Revisiting Parallel Cyclic Reduction and Parallel Prefix-Based Algorithms for Block Tridiagonal System of Equations...

by Sudip K Seal, Kalyan S Perumalla, Steven P Hirshman
Publication Type
Journal
Journal Name
Journal of Parallel and Distributed Computing
Publication Date
Page Numbers
273 to 280
Volume
73
Issue
2

Simulations that require solutions of block tridiagonal systems of equations rely on fast parallel solvers for runtime efficiency. Leading parallel solvers that are highly effective for general systems of equations, dense or sparse, are limited in scalability when applied to block tridiagonal systems. This paper presents scalability results as well as detailed analyses of two parallel solvers that exploit the special structure of block tridiagonal matrices to deliver superior performance, often by orders of magnitude.
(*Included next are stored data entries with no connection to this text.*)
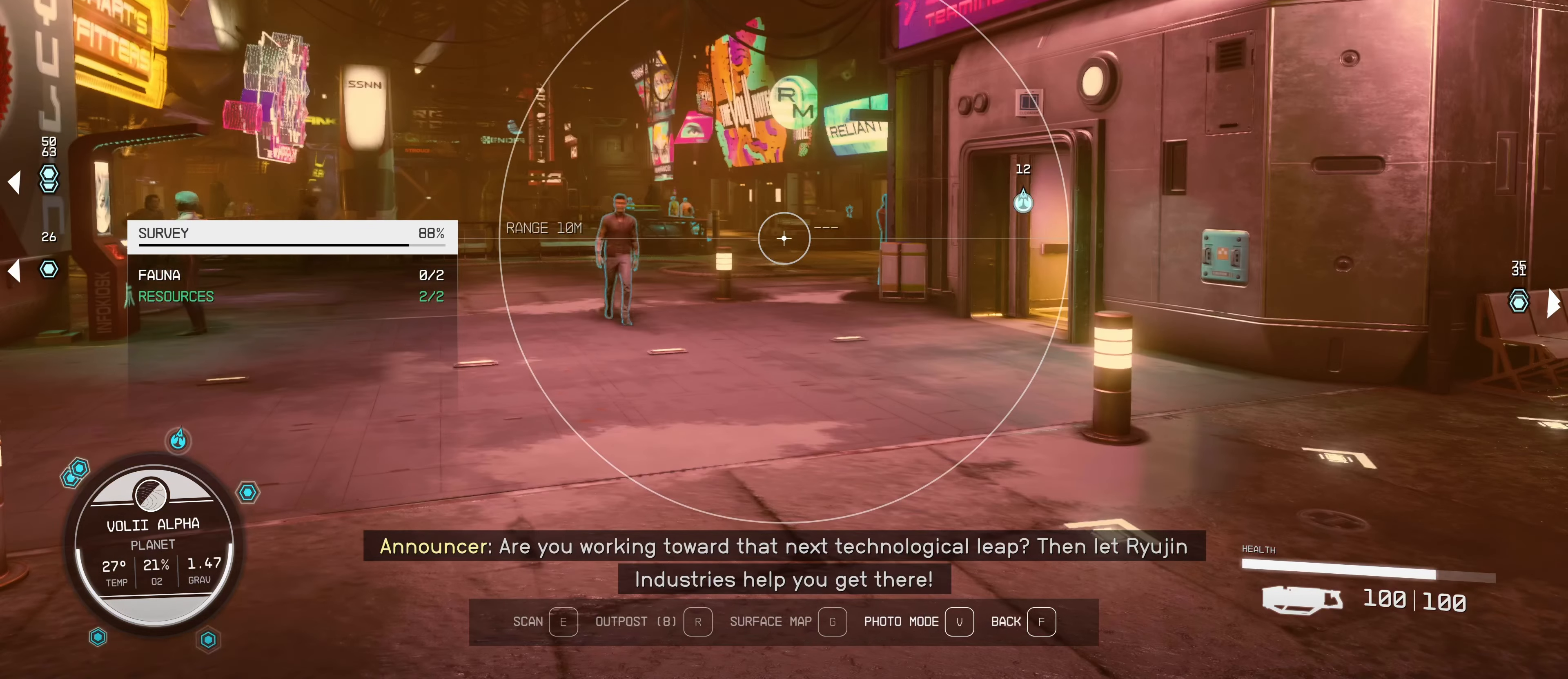
{"keys": ["f", "w"], "mouse": [], "events": [[267, "w", "down"], [500, "f", "down"]]}
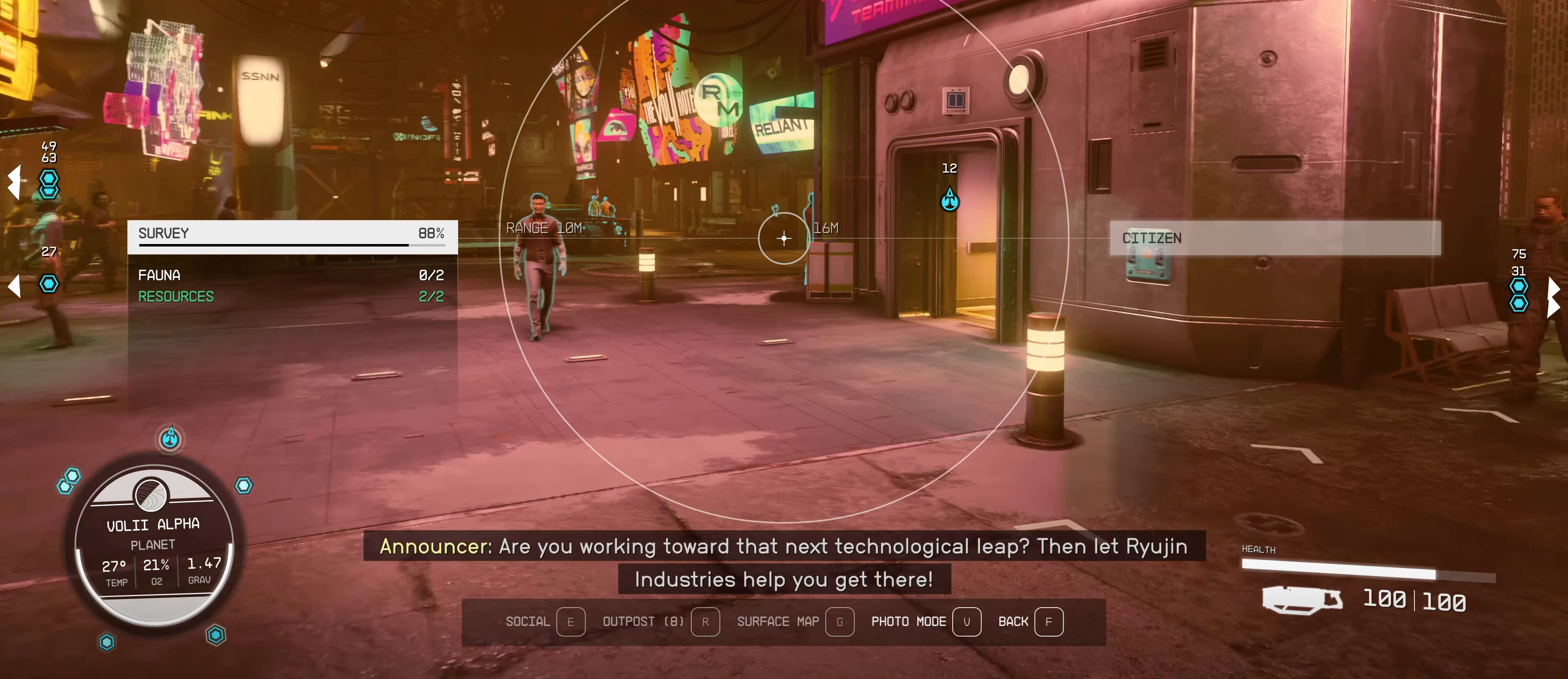
{"keys": [], "mouse": [], "events": [[150, "f", "up"], [367, "w", "up"]]}
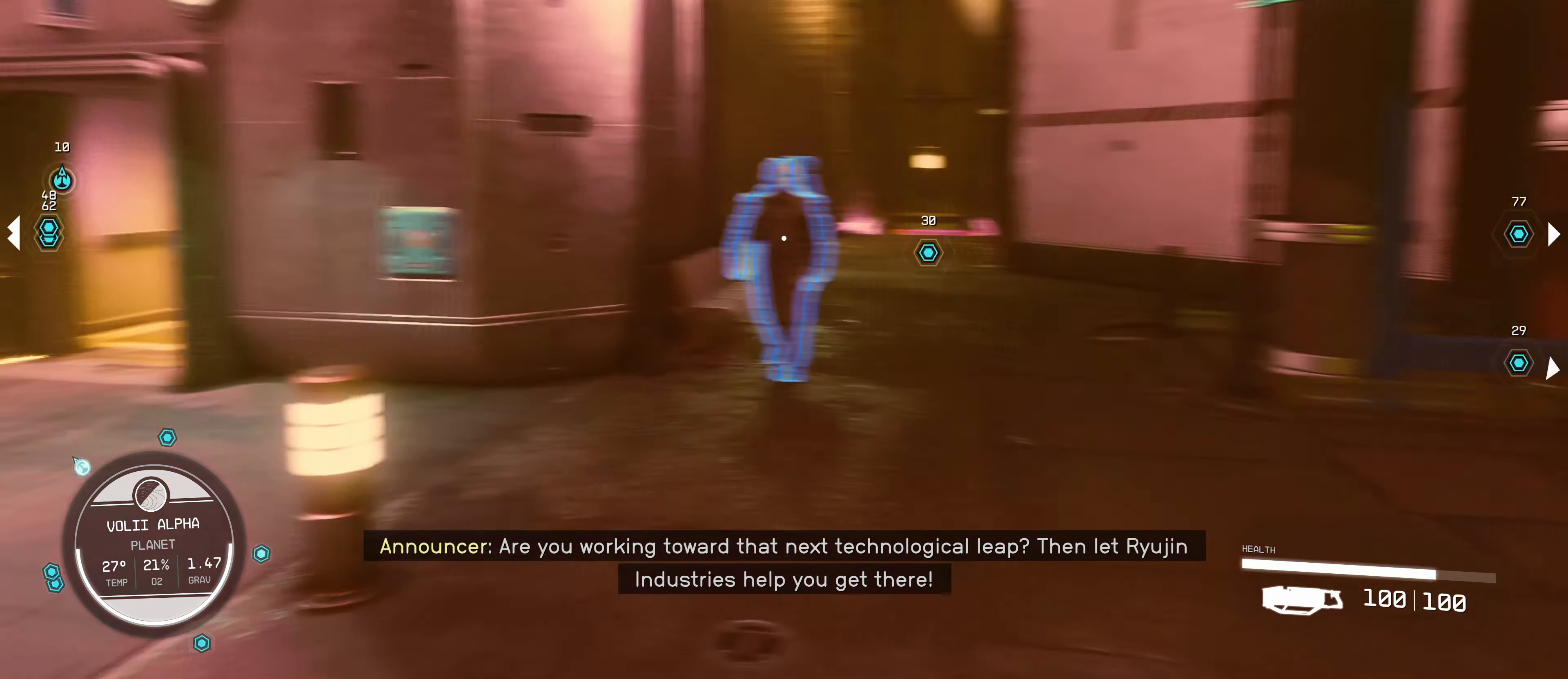
{"keys": ["w"], "mouse": [], "events": [[383, "w", "down"]]}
A rigorous analysis of their relative parallel runtimes is shown to reveal the existence of a critical block size that separates the parameter space spanned by the number of block rows, the block size and the processor count, into distinct regions that favor one or the other of the two solvers. Dependence of this critical block size on the above parameters as well as on machine-specific constants is established. These formal insights are supported by empirical results on up to 2,048 cores of a Cray XT4 system. To the best of our knowledge, this is the highest reported scalability for parallel block tridiagonal solvers to date.